Health Care Service Corp. v. Brown & Williamson Tobacco Corp.

208 F.3d 579 | 7th Cir. | 2000

208 F.3d 579 (7th Cir. 2000)

Health Care Service Corp., et al., Plaintiffs-Appellants,
v.
Brown & Williamson Tobacco Corp., et al., Defendants-Appellees.

No. 00-1468

The United States Court of Appeals For the Seventh Circuit

Submitted March 17, 2000
Decided March 28, 2000

Appeal from the United States District Court for the Northern District of Illinois, Eastern Division. No. 98 C 2612--Elaine E. Bucklo, Judge.

Before Easterbrook, Kanne, and Evans, Circuit Judges.

Easterbrook, Circuit Judge.

1

We held last year, addressing suits filed by two ERISA welfare funds, plus the Blue Cross and Blue Shield associations of six states, that health insurers may not pursue direct litigation against tobacco producers. Teamsters Health and Welfare Trust Fund v. Philip Morris Inc., 196 F.3d 818 (7th Cir. 1999). Insurers may recover only to the extent that they are subrogated to the rights of their insureds, we concluded.

2

The final line of our opinion reads: "In the Blues' case the order is reversed, and the case is remanded with instructions to dismiss the complaint." Two of the six groups of Blue Cross and Blue Shield associations attempted to avoid that outcome by amending their complaint in the district court.
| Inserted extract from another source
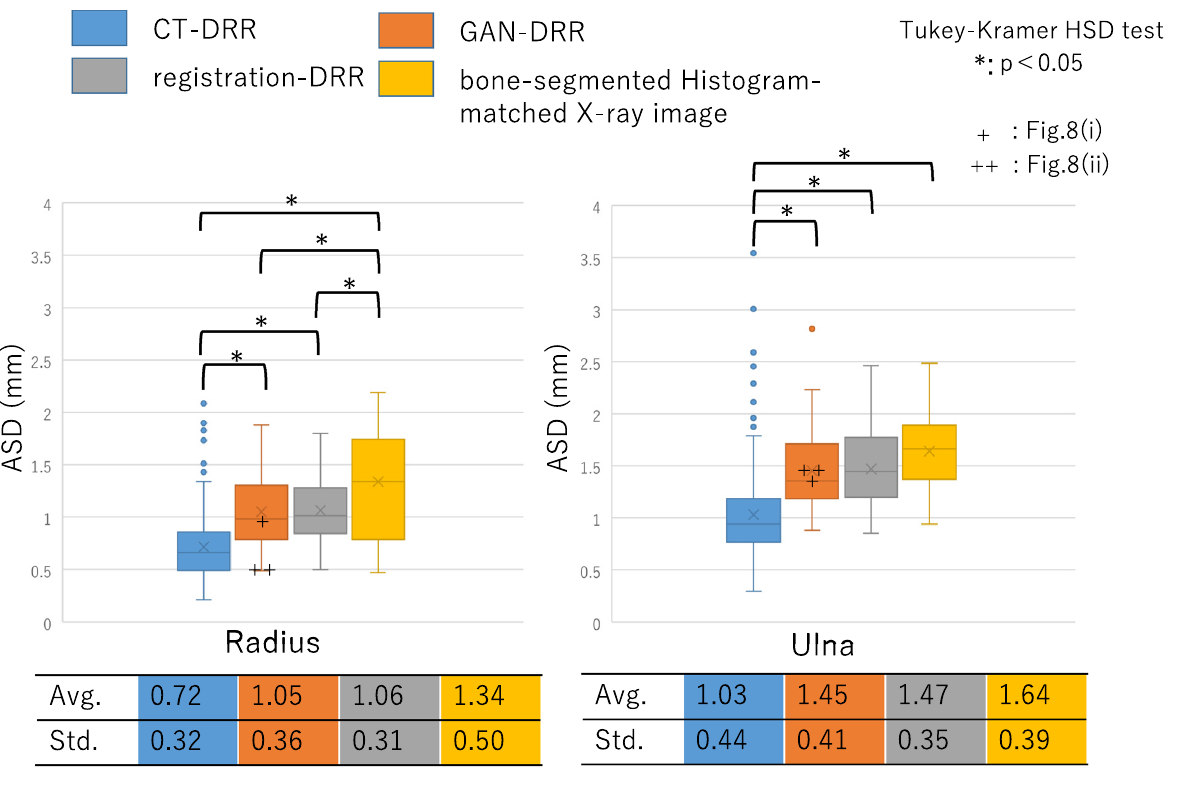
Figure 7. Experiment evaluating the relationship between image translation accuracy and 2D–3D reconstruction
They proposed to file a new complaint, identical in all material respects to the old, except that every time the Blues mentioned themselves, they added "as subrogees" or an equivalent phrase. Judge Bucklo declined to allow the amendment and dismissed the action. Plaintiffs have appealed, and the defendants seek summary affirmance on the basis of our prior decision. See Mather v. Village of Mundelein, 864 F.2d 1291 (7th Cir. 1989). (Defendants also seek permission to cite and rely on an unpublished decision of this court. That motion is denied. See Circuit Rule 53(e).) A district court has substantial discretion to disallow belated amendment of a complaint. To the extent Judge Bucklo believed that she lacked discretion because we had forbidden amendment, her decision could not be sustained on that ground--but if this is what the district judge believed, she was entirely correct. During the prior appeal both the ERISA funds and the Blues disclaimed any reliance on subrogation. The fundamental strategy of the suit was to pursue direct claims and thus avoid the drawbacks of subrogation actions--principally, that the insurer demonstrate the existence of a tort and the lack of any defenses to liability. Plaintiffs contended that they could recover directly, even if none of their insureds had a viable claim.

3

That strategy was unsuccessful, and it is too late to turn the suit 90p and try again. "An argument bypassed by the litigants, and therefore not presented in the court of appeals, may not be resurrected on remand and used as a reason to disregard the court of appeals' decision." Barrow v. Falck, 11 F.3d 729, 730 (7th Cir. 1993). If plaintiffs wanted to pursue both direct and subrogation actions, they should have told us so the first time. We resolved every contention that the parties presented and held that the complaint must be dismissed. The district court did not err in implementing our mandate.

4

If the Blues want to proceed as subrogees, they must file a new suit satisfying the usual conditions of a subrogation action. Plaintiffs must identify the persons to whose claims the insurers are subrogated and show that the insureds are entitled to recover, that the plaintiffs have a contractual right to proceed on each insured's behalf with respect to each claim, and that the suits fall within federal jurisdiction. Doubtless the Blues are subrogated to their insureds' tort claims. Yet this complaint is dominated by claims under the antitrust laws, RICO, and state consumer-fraud statutes. It is unclear why health insurers are entitled to pursue these claims, when (for example) the complaint does not give any reason to believe that the insurers have compensated the insureds for antitrust injury or purchased the right to pursue smokers' antitrust claims. But we need not pursue these issues, for the amended complaint that the Blues sought leave to file did none of these things.